Além de outras coisitas (TV, quadrinhos, jogos etc.), são quatro filmes: “Matrix” (1999), o primeiro e o melhor da série, “Matrix Reloaded” (2003), “Matrix Revolutions” (2003) e “Matrix Resurrections” (2021). Com algumas variações, as estórias são protagonizadas por Keanu Reeves, Laurence Fishburne, Carrie-Anne Moss e Hugo Weaving. Maravilha de divertimento.

Vocês devem conhecer a trama, que gira em torno da realidade virtual, criada por máquinas/computadores sencientes de altíssima inteligência artificial, em que vivem aprisionados os humanos. E o fato é que esse mundo ciber distópico de “Matrix” está povoado de complexos temas filosóficos e religiosos. Qualquer pesquisa na Internet vai mostrar relações da Matrix com o “Mito da Caverna” de Platão, com as peripécias de “Alice no País das Maravilhas” de Lewis Carroll, com os “Simulacros e Simulação” de Jean Baudrillard, com o Budismo e por aí vai.

Vamos aprofundar um pouco a coisa com o apoio de Daniel Shaw e do seu “Film and Philosofy: taking movies seriously” (Wallflower Press, 2008). Segundo Shaw (que, por sua vez, pede ajuda a Carolyn Korsmeyer), “Matrix” invoca “aleatoriamente uma série de problemas clássicos de percepção, para os quais a mais óbvia referência é a Primeira Meditação/Filosofia de Descartes. Os dois principais argumentos céticos de Descartes (a inabilidade de se distinguir sonhos e experiências em vigília e a hipótese do gênio maligno) encontram os seus equivalentes cinemáticos em Matrix, que induz estados de sonho que são indistinguíveis de estados normais de consciência, e assim levando à ilusão da imensa maioria da humanidade sobre tudo o que eles pensam estar experimentando. As máquinas (que tomaram o controle da Terra e usam os seres humanos como suas fontes de energia) são o equivalente do gênio maligno [de Descartes], dirigidas que são pelo plano original do Arquiteto que as criou (como nós ficamos sabendo no fim de Matrix Reloaded, de 2003). O motivo para essa ilusão coletiva era tornar mais fácil subjugar os seres humanos. Estes são levados a acreditar que ainda estão vivendo o ápice da civilização humana (e antes da descoberta da Inteligência Artificial – IA)”. Esse é apenas um exemplo, entre outros tantos, da “filosofia” que podemos encontrar na série. A filosofia e a profundidade das temáticas de “Matrix” são de tal monta que livros são escritos para se tentar entender a coisa, a exemplo de “The Matrix and Philosophy” (2002), organizado por William Irwin.
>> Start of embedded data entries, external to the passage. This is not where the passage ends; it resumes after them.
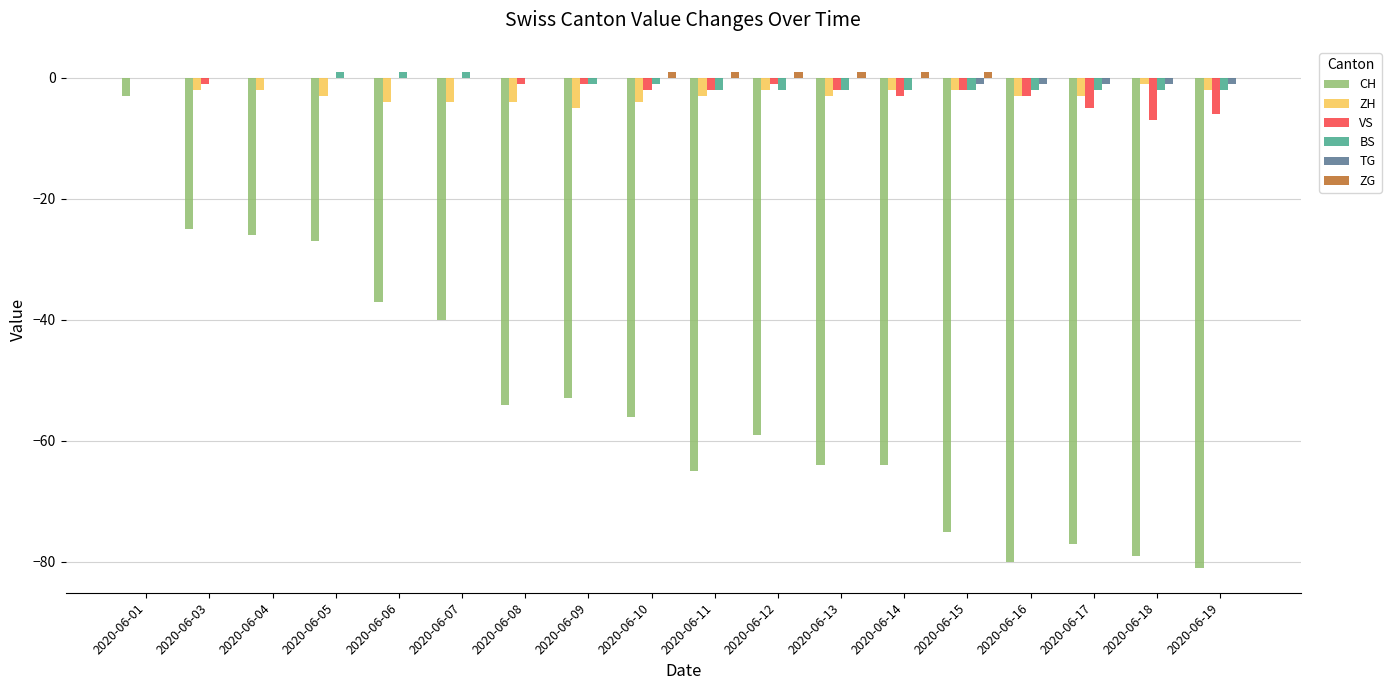

Is the value of CH at 2020-06-18 greater than the value of VS at 2020-06-04?

No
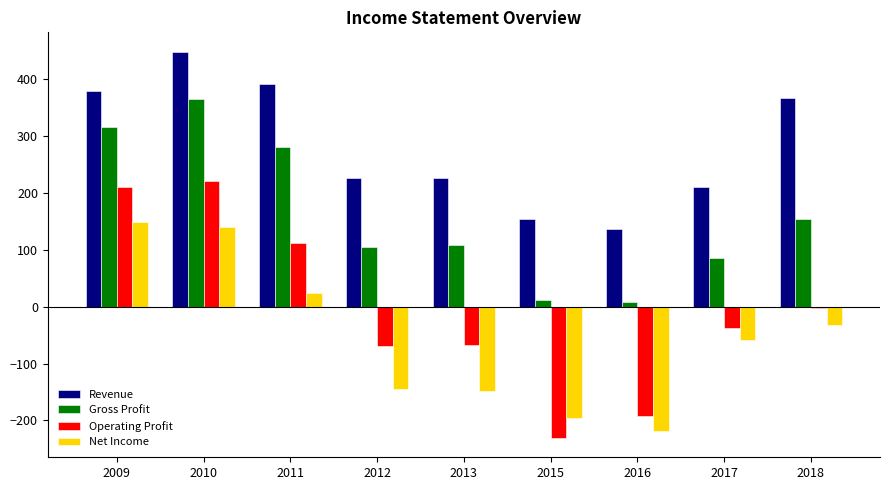

True or false: Revenue has a value of 316 at 2012.

False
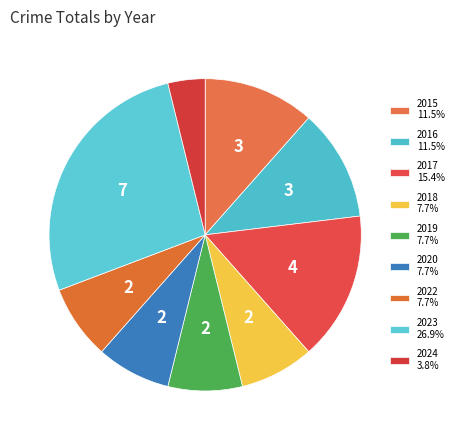

What percentage is the 2018 slice, to the nearest percent?

8%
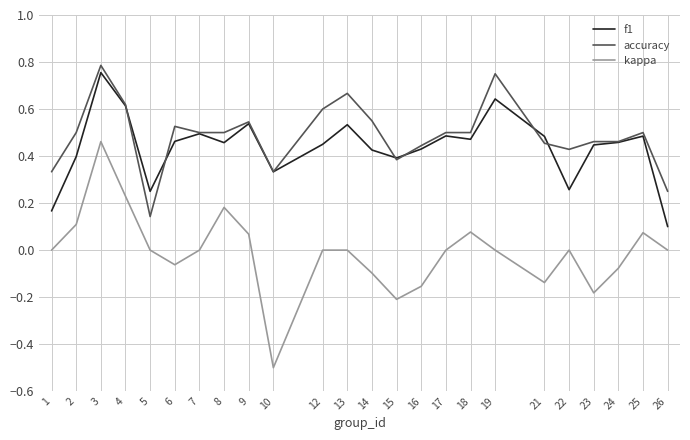

Is it true that accuracy equals 0.4 at 13?

False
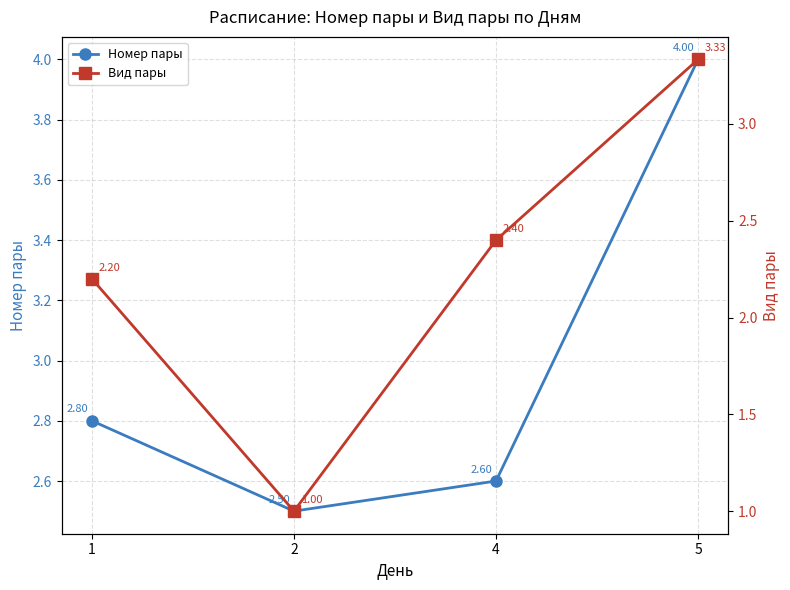

True or false: Вид пары has more than 1 interior local peaks.

False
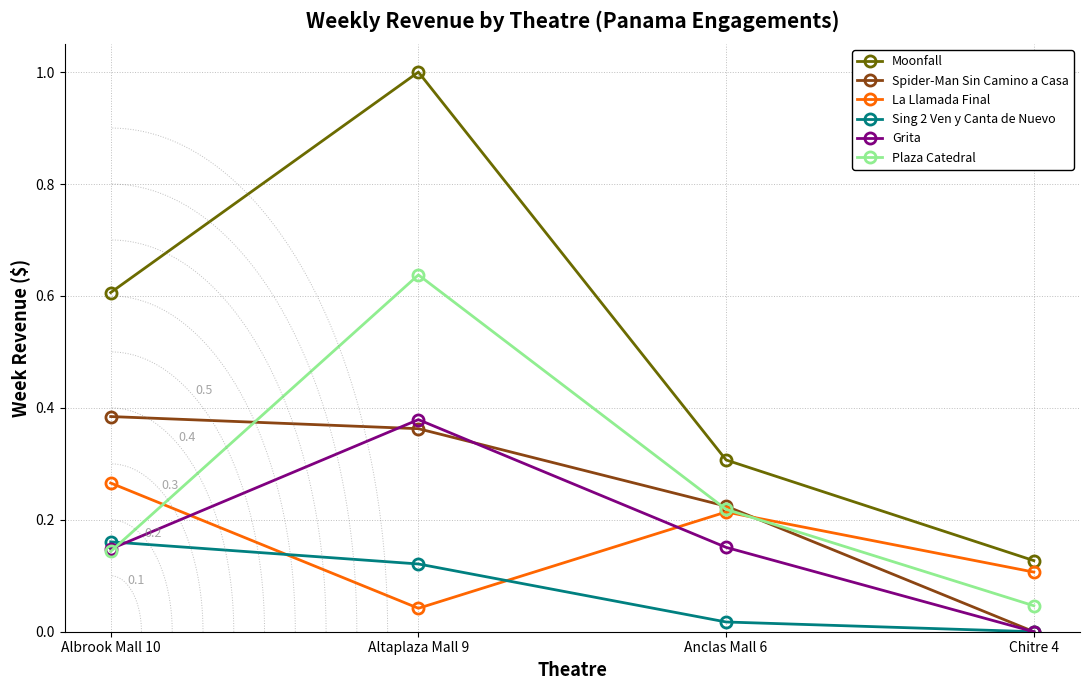

What is the label of the 1st point from the left?

Albrook Mall 10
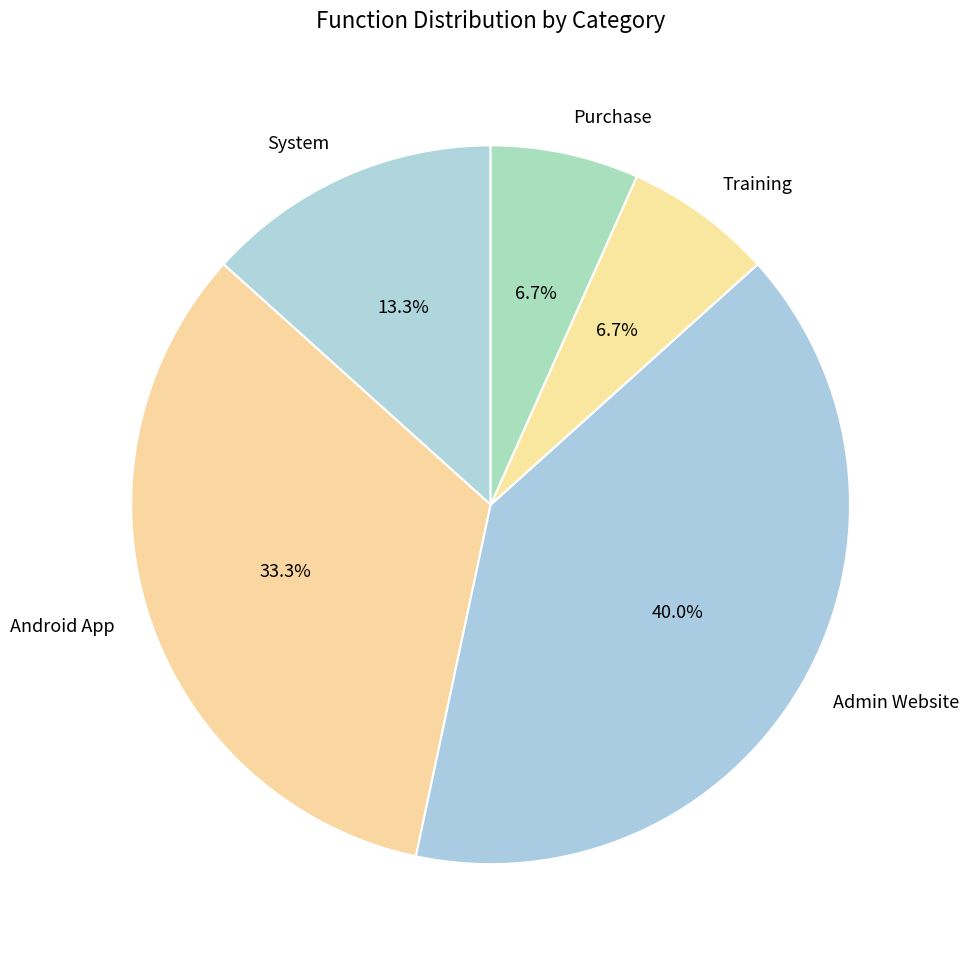

How many segments does this pie chart have?

5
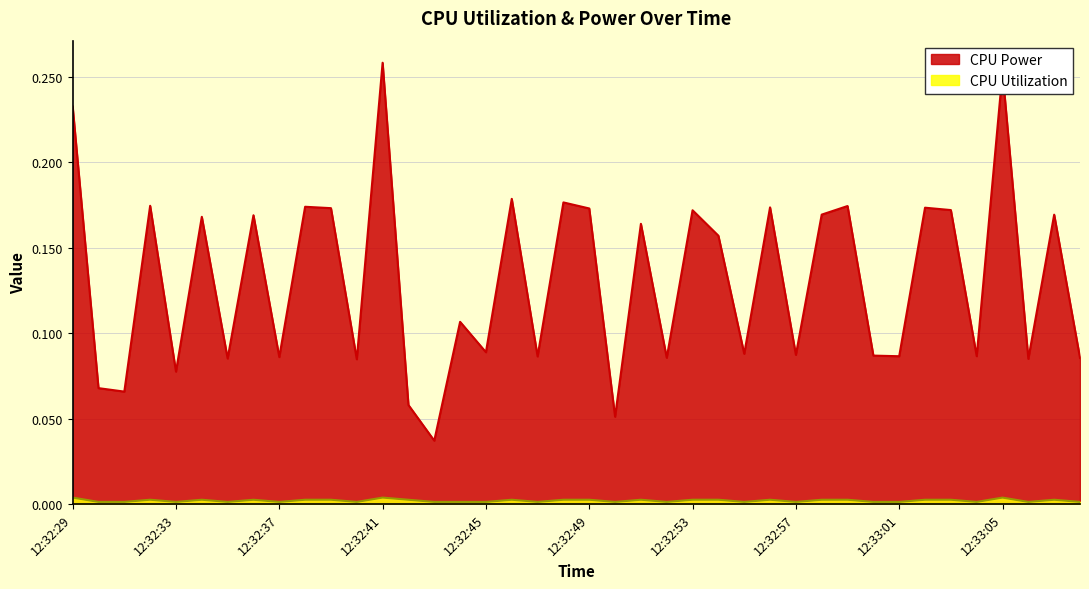

What is the maximum value shown in the chart?

0.3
Por fim, devo registrar que há também várias questões jurídico-filosóficas a serem exploradas em “Matrix”. Por exemplo, a importância da liberdade individual, a escolha individual ou coletiva sobre o tipo/concepção de “humanidade” em que se quer “viver” (ou “sonhar” ou “viver em sonho”) ou mesmo questões de moral/ética como trair/vender seus amigos para voltar a viver na desejada Matrix, algumas delas lembradas pelo já citado Daniel Shaw.

Dito isso, indago: quem se habilita a escrever um livro “A Matrix e o Direito”?

*É Procurador Regional da República e Doutor em Direito (PhD in Law) pelo King’s College London – KCL.